To get a profound understanding of the function of circPVT1 in LUSC, circRIP, RNA-seq, and bioinformatics were conducted to establish the downstream effector pathway after circPVT1 induction. Dual-luciferase reporter proved that circPVT1 could directly interact with miR-30d and miR-30e. Previous reports have revealed that miR-30d was a tumor suppressor in prostate cancer, ovarian cancer among other types of cancer [26, 27]. Besides, it is a potential non-invasive diagnostic biomarker in cervical cancer, rectal cancer, and NSCLC [28,29,30]. In NSCLC, miR-30d represses tumor cell proliferation and motility by directly targeting CCNE2 and NFIB [31, 32]. On the other hand, miR-30e acted as an oncogene in hepatocellular carcinoma, breast cancer among other types of cancer [33, 34]. In NSCLC, it inhibited cell proliferation and infiltration by directly targeting SOX9, PTPN1, and USP22-mediated Sirt1/JAK/STAT3 signaling [8, 35, 36]. Additionally, miR-30e was presented to be a potential non-invasive diagnostic biomarker for NSCLC [30]. Our data illustrated that circPVT1 acts as an oncogene by sponging miR-30d and miR-30e in LUSC. Further, we highlighted the value of the cross-talk between circPVT1 and miR-30d or miR-30e in tumorigenesis and development of LUSC.

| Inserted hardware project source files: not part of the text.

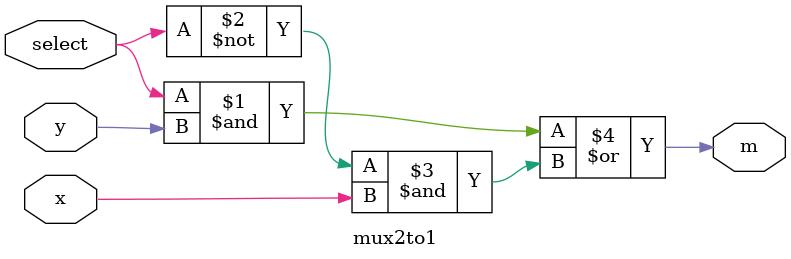
<source format=v>

`timescale 1ns / 1ns // `timescale time_unit/time_precision

module mux2to1(
	input x, 
	input y, 
	input select, 
	output m
	);
  
    assign m = select & y | ~select & x;
endmodule

</source>
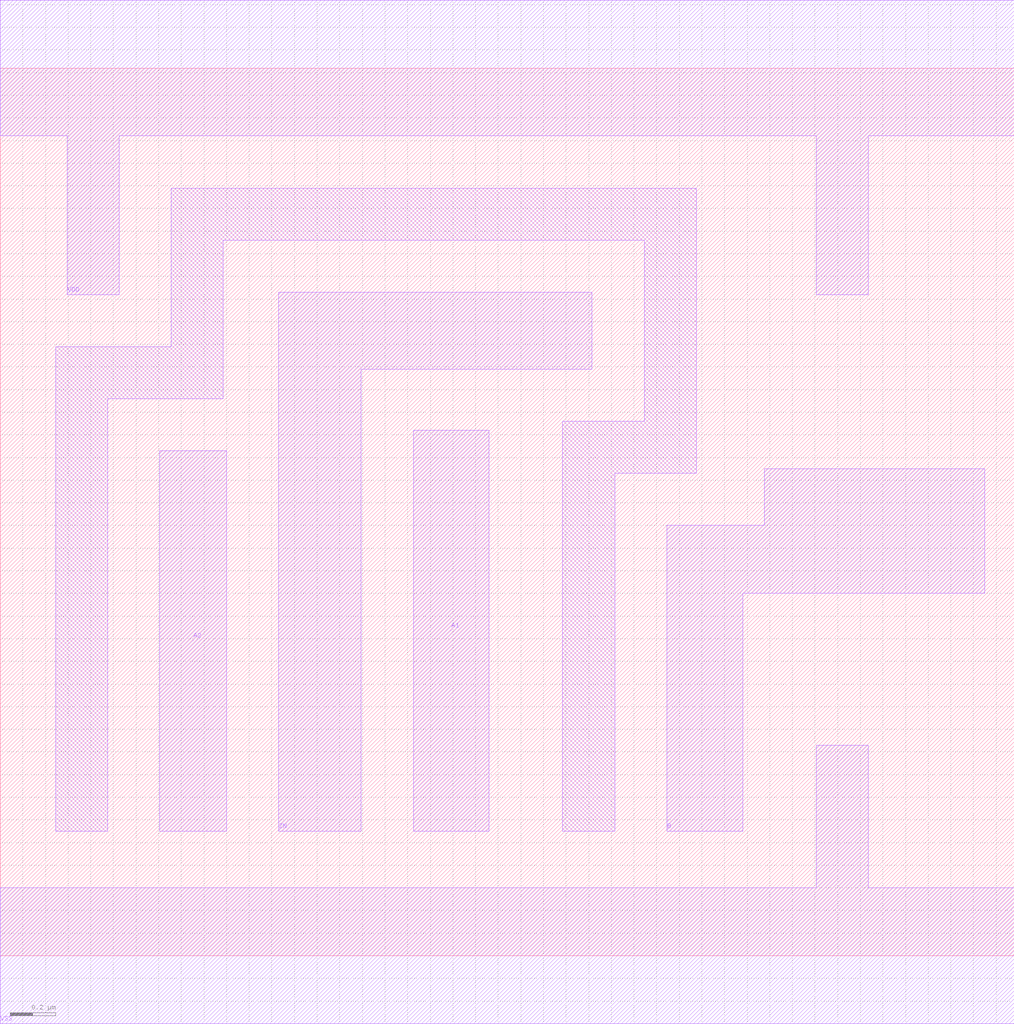
<source format=lef>
# Copyright 2022 GlobalFoundries PDK Authors
#
# Licensed under the Apache License, Version 2.0 (the "License");
# you may not use this file except in compliance with the License.
# You may obtain a copy of the License at
#
#      http://www.apache.org/licenses/LICENSE-2.0
#
# Unless required by applicable law or agreed to in writing, software
# distributed under the License is distributed on an "AS IS" BASIS,
# WITHOUT WARRANTIES OR CONDITIONS OF ANY KIND, either express or implied.
# See the License for the specific language governing permissions and
# limitations under the License.

MACRO gf180mcu_fd_sc_mcu7t5v0__oai21_1
  CLASS core ;
  FOREIGN gf180mcu_fd_sc_mcu7t5v0__oai21_1 0.0 0.0 ;
  ORIGIN 0 0 ;
  SYMMETRY X Y ;
  SITE GF018hv5v_mcu_sc7 ;
  SIZE 4.48 BY 3.92 ;
  PIN A1
    DIRECTION INPUT ;
    ANTENNAGATEAREA 1.102 ;
    PORT
      LAYER Metal1 ;
        POLYGON 1.825 0.55 2.16 0.55 2.16 2.32 1.825 2.32  ;
    END
  END A1
  PIN A2
    DIRECTION INPUT ;
    ANTENNAGATEAREA 1.102 ;
    PORT
      LAYER Metal1 ;
        POLYGON 0.705 0.55 1 0.55 1 2.23 0.705 2.23  ;
    END
  END A2
  PIN B
    DIRECTION INPUT ;
    ANTENNAGATEAREA 1.057 ;
    PORT
      LAYER Metal1 ;
        POLYGON 2.945 0.55 3.28 0.55 3.28 1.6 4.35 1.6 4.35 2.15 3.375 2.15 3.375 1.9 2.945 1.9  ;
    END
  END B
  PIN ZN
    DIRECTION OUTPUT ;
    ANTENNADIFFAREA 1.276 ;
    PORT
      LAYER Metal1 ;
        POLYGON 1.23 0.55 1.595 0.55 1.595 2.59 2.615 2.59 2.615 2.93 1.23 2.93  ;
    END
  END ZN
  PIN VDD
    DIRECTION INOUT ;
    USE power ;
    SHAPE ABUTMENT ;
    PORT
      LAYER Metal1 ;
        POLYGON 0 3.62 0.295 3.62 0.295 2.92 0.525 2.92 0.525 3.62 3.075 3.62 3.605 3.62 3.605 2.92 3.835 2.92 3.835 3.62 4.48 3.62 4.48 4.22 3.075 4.22 0 4.22  ;
    END
  END VDD
  PIN VSS
    DIRECTION INOUT ;
    USE ground ;
    SHAPE ABUTMENT ;
    PORT
      LAYER Metal1 ;
        POLYGON 0 -0.3 4.48 -0.3 4.48 0.3 3.835 0.3 3.835 0.93 3.605 0.93 3.605 0.3 0 0.3  ;
    END
  END VSS
  OBS
      LAYER Metal1 ;
        POLYGON 0.245 0.55 0.475 0.55 0.475 1.16 0.475 2.46 0.985 2.46 0.985 3.16 2.845 3.16 2.845 2.36 2.485 2.36 2.485 0.55 2.715 0.55 2.715 2.13 3.075 2.13 3.075 3.39 0.755 3.39 0.755 2.69 0.245 2.69 0.245 1.16  ;
  END
END gf180mcu_fd_sc_mcu7t5v0__oai21_1

</source>
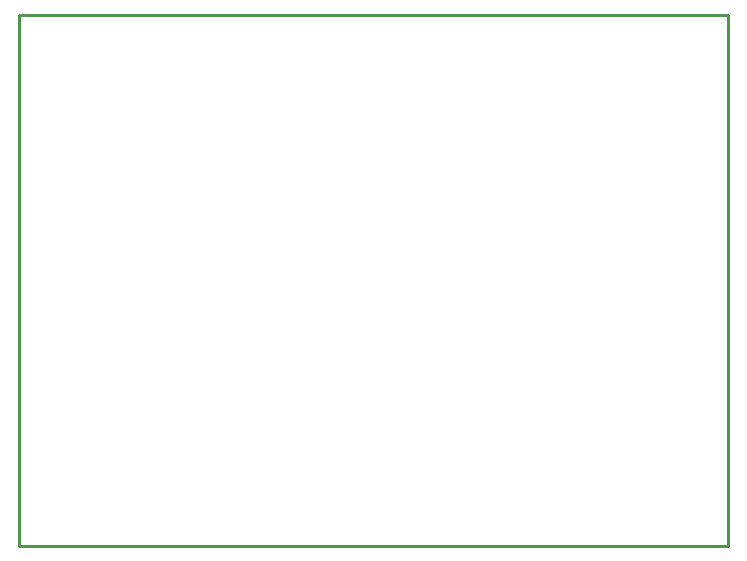
<source format=gbr>
G04 EAGLE Gerber RS-274X export*
G75*
%MOMM*%
%FSLAX34Y34*%
%LPD*%
%IN*%
%IPPOS*%
%AMOC8*
5,1,8,0,0,1.08239X$1,22.5*%
G01*
G04 Define Apertures*
%ADD10C,0.254000*%
D10*
X0Y0D02*
X600000Y0D01*
X600000Y450000D01*
X0Y450000D01*
X0Y0D01*
M02*

</source>
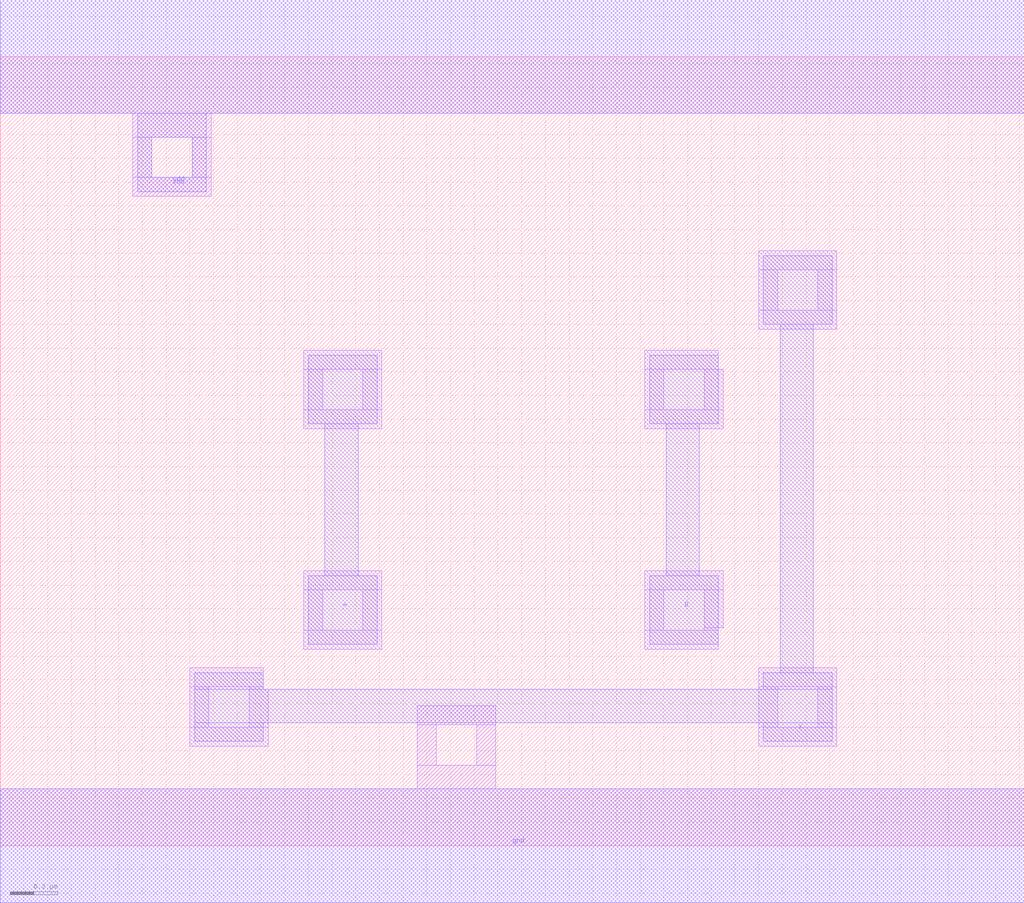
<source format=lef>
VERSION 5.7 ;
  NOWIREEXTENSIONATPIN ON ;
  DIVIDERCHAR "/" ;
  BUSBITCHARS "[]" ;
MACRO NOR2X1
  CLASS CORE ;
  FOREIGN NOR2X1 ;
  ORIGIN 0.000 0.000 ;
  SIZE 4.320 BY 3.330 ;
  SYMMETRY X Y R90 ;
  SITE unit ;
  PIN vdd
    DIRECTION INOUT ;
    USE POWER ;
    SHAPE ABUTMENT ;
    PORT
      LAYER met1 ;
        RECT 0.000 3.090 4.320 3.570 ;
        RECT 0.580 2.990 0.870 3.090 ;
        RECT 0.580 2.820 0.640 2.990 ;
        RECT 0.810 2.820 0.870 2.990 ;
        RECT 0.580 2.760 0.870 2.820 ;
    END
    PORT
      LAYER li1 ;
        RECT 0.000 3.090 4.320 3.570 ;
        RECT 0.560 2.990 0.890 3.090 ;
        RECT 0.560 2.820 0.640 2.990 ;
        RECT 0.810 2.820 0.890 2.990 ;
        RECT 0.560 2.740 0.890 2.820 ;
    END
  END vdd
  PIN gnd
    DIRECTION INOUT ;
    USE GROUND ;
    SHAPE ABUTMENT ;
    PORT
      LAYER met1 ;
        RECT 0.000 -0.240 4.320 0.240 ;
    END
    PORT
      LAYER li1 ;
        RECT 1.760 0.510 2.090 0.590 ;
        RECT 1.760 0.340 1.840 0.510 ;
        RECT 2.010 0.340 2.090 0.510 ;
        RECT 1.760 0.240 2.090 0.340 ;
        RECT 0.000 -0.240 4.320 0.240 ;
    END
  END gnd
  PIN Y
    DIRECTION INOUT ;
    USE SIGNAL ;
    SHAPE ABUTMENT ;
    PORT
      LAYER met1 ;
        RECT 3.220 2.200 3.510 2.490 ;
        RECT 3.290 0.730 3.430 2.200 ;
        RECT 0.820 0.660 1.110 0.730 ;
        RECT 3.220 0.660 3.510 0.730 ;
        RECT 0.820 0.520 3.510 0.660 ;
        RECT 0.820 0.440 1.110 0.520 ;
        RECT 3.220 0.440 3.510 0.520 ;
    END
  END Y
  PIN A
    DIRECTION INOUT ;
    USE SIGNAL ;
    SHAPE ABUTMENT ;
    PORT
      LAYER met1 ;
        RECT 1.300 1.780 1.590 2.070 ;
        RECT 1.370 1.140 1.510 1.780 ;
        RECT 1.300 0.850 1.590 1.140 ;
    END
  END A
  PIN B
    DIRECTION INOUT ;
    USE SIGNAL ;
    SHAPE ABUTMENT ;
    PORT
      LAYER met1 ;
        RECT 2.740 1.780 3.030 2.070 ;
        RECT 2.810 1.140 2.950 1.780 ;
        RECT 2.740 0.850 3.030 1.140 ;
    END
  END B
  OBS
      LAYER li1 ;
        RECT 3.200 2.430 3.530 2.510 ;
        RECT 3.200 2.260 3.280 2.430 ;
        RECT 3.450 2.260 3.530 2.430 ;
        RECT 3.200 2.180 3.530 2.260 ;
        RECT 1.280 2.010 1.610 2.090 ;
        RECT 1.280 1.840 1.360 2.010 ;
        RECT 1.530 1.840 1.610 2.010 ;
        RECT 1.280 1.760 1.610 1.840 ;
        RECT 2.720 2.010 3.030 2.090 ;
        RECT 2.720 1.840 2.800 2.010 ;
        RECT 2.970 1.840 3.050 2.010 ;
        RECT 2.720 1.760 3.050 1.840 ;
        RECT 1.280 1.080 1.610 1.160 ;
        RECT 1.280 0.910 1.360 1.080 ;
        RECT 1.530 0.910 1.610 1.080 ;
        RECT 1.280 0.830 1.610 0.910 ;
        RECT 2.720 1.080 3.050 1.160 ;
        RECT 2.720 0.910 2.800 1.080 ;
        RECT 2.970 0.920 3.050 1.080 ;
        RECT 2.970 0.910 3.030 0.920 ;
        RECT 2.720 0.830 3.030 0.910 ;
        RECT 0.800 0.670 1.110 0.750 ;
        RECT 0.800 0.500 0.880 0.670 ;
        RECT 1.050 0.660 1.110 0.670 ;
        RECT 3.200 0.670 3.530 0.750 ;
        RECT 1.050 0.500 1.130 0.660 ;
        RECT 0.800 0.420 1.130 0.500 ;
        RECT 3.200 0.500 3.280 0.670 ;
        RECT 3.450 0.500 3.530 0.670 ;
        RECT 3.200 0.420 3.530 0.500 ;
  END
END NOR2X1
END LIBRARY


</source>
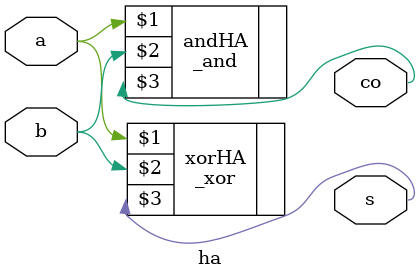
<source format=v>
module ha(a, b, co, s); //Half Adder Module
	
	input a, b; //set input
	output co, s; //set output
	wire andforco, xorfors; //for data transfer
	
	_and andHA(a,b,co); //Cout = A and B
	_xor xorHA(a,b,s); //Sum = A xor B
	
endmodule

</source>
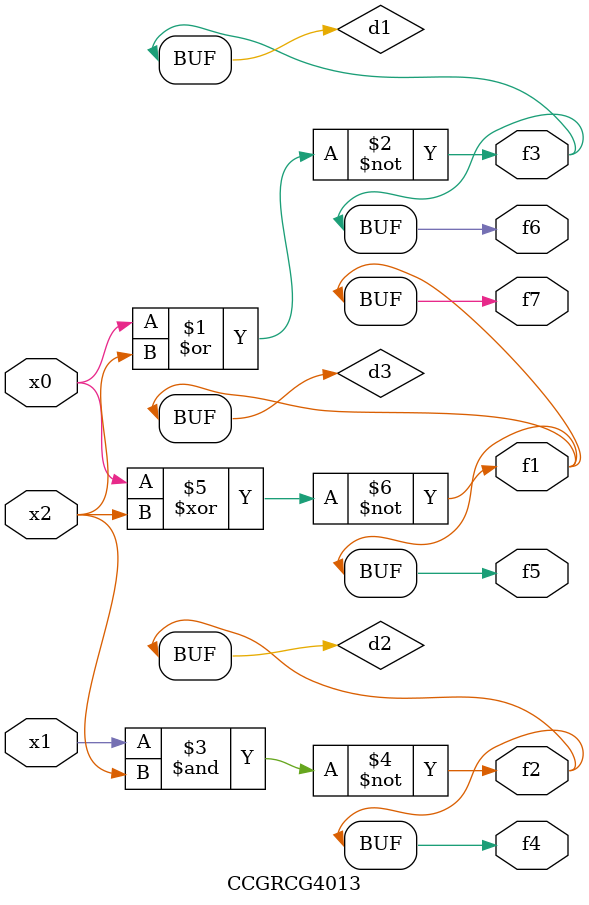
<source format=v>
module CCGRCG4013(
	input x0, x1, x2,
	output f1, f2, f3, f4, f5, f6, f7
);

	wire d1, d2, d3;

	nor (d1, x0, x2);
	nand (d2, x1, x2);
	xnor (d3, x0, x2);
	assign f1 = d3;
	assign f2 = d2;
	assign f3 = d1;
	assign f4 = d2;
	assign f5 = d3;
	assign f6 = d1;
	assign f7 = d3;
endmodule

</source>
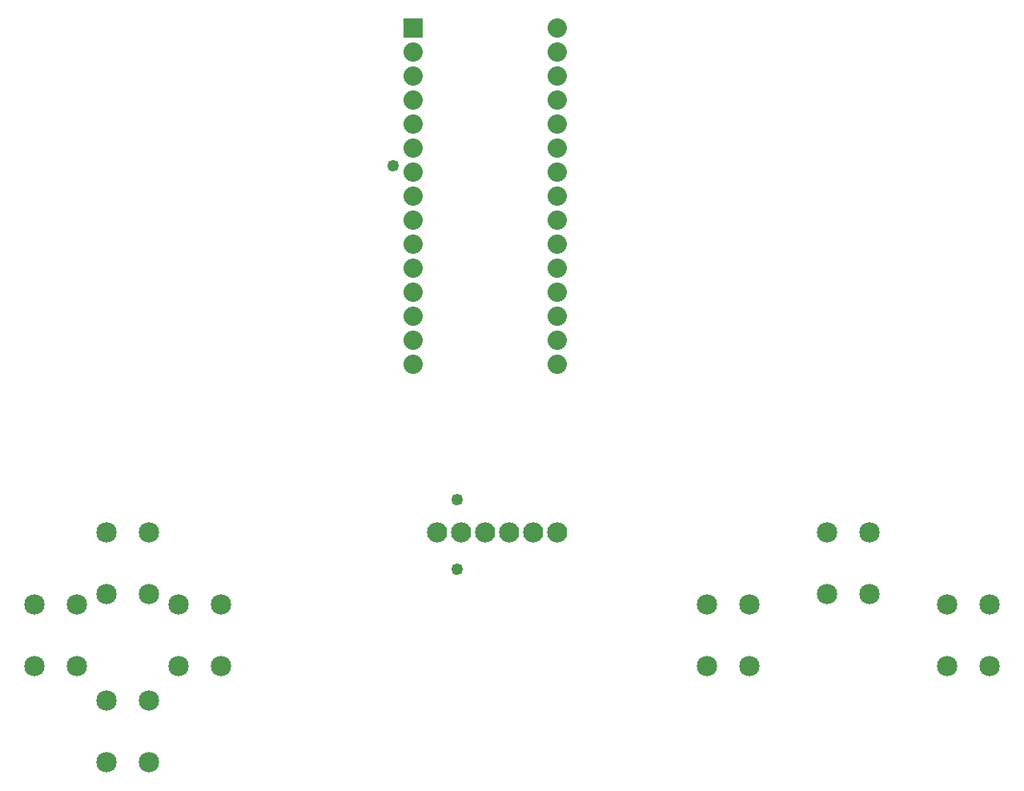
<source format=gbs>
G04 MADE WITH FRITZING*
G04 WWW.FRITZING.ORG*
G04 DOUBLE SIDED*
G04 HOLES PLATED*
G04 CONTOUR ON CENTER OF CONTOUR VECTOR*
%ASAXBY*%
%FSLAX23Y23*%
%MOIN*%
%OFA0B0*%
%SFA1.0B1.0*%
%ADD10C,0.085000*%
%ADD11C,0.084000*%
%ADD12C,0.080000*%
%ADD13C,0.049370*%
%ADD14R,0.079972X0.080000*%
%LNMASK0*%
G90*
G70*
G54D10*
X1029Y665D03*
X1029Y920D03*
X1206Y665D03*
X1206Y920D03*
X729Y965D03*
X729Y1220D03*
X906Y965D03*
X906Y1220D03*
X729Y265D03*
X729Y520D03*
X906Y265D03*
X906Y520D03*
X3729Y965D03*
X3729Y1220D03*
X3906Y965D03*
X3906Y1220D03*
X3229Y665D03*
X3229Y920D03*
X3406Y665D03*
X3406Y920D03*
X429Y665D03*
X429Y920D03*
X606Y665D03*
X606Y920D03*
X4229Y665D03*
X4229Y920D03*
X4406Y665D03*
X4406Y920D03*
G54D11*
X2606Y1220D03*
X2506Y1220D03*
X2406Y1220D03*
X2306Y1220D03*
X2206Y1220D03*
X2106Y1220D03*
G54D12*
X2006Y3320D03*
X2006Y3220D03*
X2006Y3120D03*
X2006Y3020D03*
X2006Y2920D03*
X2006Y2820D03*
X2006Y2720D03*
X2006Y2620D03*
X2006Y2520D03*
X2006Y2420D03*
X2006Y2320D03*
X2006Y2220D03*
X2006Y2120D03*
X2006Y2020D03*
X2006Y1920D03*
X2606Y3320D03*
X2606Y3220D03*
X2606Y3120D03*
X2606Y3020D03*
X2606Y2920D03*
X2606Y2820D03*
X2606Y2720D03*
X2606Y2620D03*
X2606Y2520D03*
X2606Y2420D03*
X2606Y2320D03*
X2606Y2220D03*
X2606Y2120D03*
X2606Y2020D03*
X2606Y1920D03*
G54D13*
X2187Y1356D03*
X2187Y1068D03*
X1923Y2748D03*
G54D14*
X2006Y3320D03*
G04 End of Mask0*
M02*
</source>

Reports hypothesize that circRNA acts as a ceRNA and modulates the expression of a miRNA target gene. Through bioinformatics, we found that miR-30d and miR-30e might play a vital role by sponging key genes. Based on qRT-PCR and dual-luciferase reporter assays, we discovered that miR-30d or miR-30e directly target the 3′-untranslated regions of CCNF. Besides, down-expression of miR-30d or miR-30e caused the up-regulation of CCNF at mRNA and protein levels. CCNF is the founding member of the F-box family of proteins, the substrate recognition subunits of Skp1-Cul1-F-box protein (SCF) ubiquitin ligase complexes. CCNF degradation permits rapid aggregation of RRM2 in response to genotoxic stress [37]. A secondary response that involves p53R2, a paralog of RRM2, whose transcription was induced by p53 [38]. P53R2 is likely defective in approximately 50% of human cancers bearing p53 mutations, making CCNF closely related to the development of cancer. In malignant germ cell tumors, CCNF participated in the LIN28/let-7 pathway as an oncogene [39]. Acute myeloid leukemia patients with long-term proliferation demonstrated altered expression of CCNF [40]. Using the TCGA dataset, CCNF was significantly up modulated in LUSC tissues. So far, the role of CNNF in NSCLS remain unreported. As such, we conducted in vitro experiments to confirm the role of CCNF in the proliferation of LUSC cells, which was following a previous study on the role of CCNF in cancers and the CCNF expression in LUSC in TCGA. To confirm the interaction between circPVT1 and CCNF, down-regulation of circPVT1 downregulated CCNF at both the mRNA and protein expression levels. Moreover, these impacts could be partly alleviated by miR-30d or miR-30e inhibitors. The data support our hypothesis that circPVT1 acts as a ceRNA to improve CCNF-mediated proliferation by sponging miR-30d and miR-30e in LUSC.

Conclusion

In conclusion, our findings revealed that elevated expression of circPVT1 is a potential independent prognostic marker for LUSC. Moreover, we demonstrated that HuR regulates the level of circPVT1 and circPVT1 might sponge miR-30d and miR-30e to modulate CCNF expression, thereby causing tumorigenesis and development of LUSC. We further inferred that circPVT1 is a potential diagnostic marker and a potential therapy target for LUSC. Finally, the regulatory network involving HuR/circPVT1/miR-30d and miR-30e/CCNF cascade potentially provides a profound understanding of the mechanism of pathogenesis and progression of LUSC.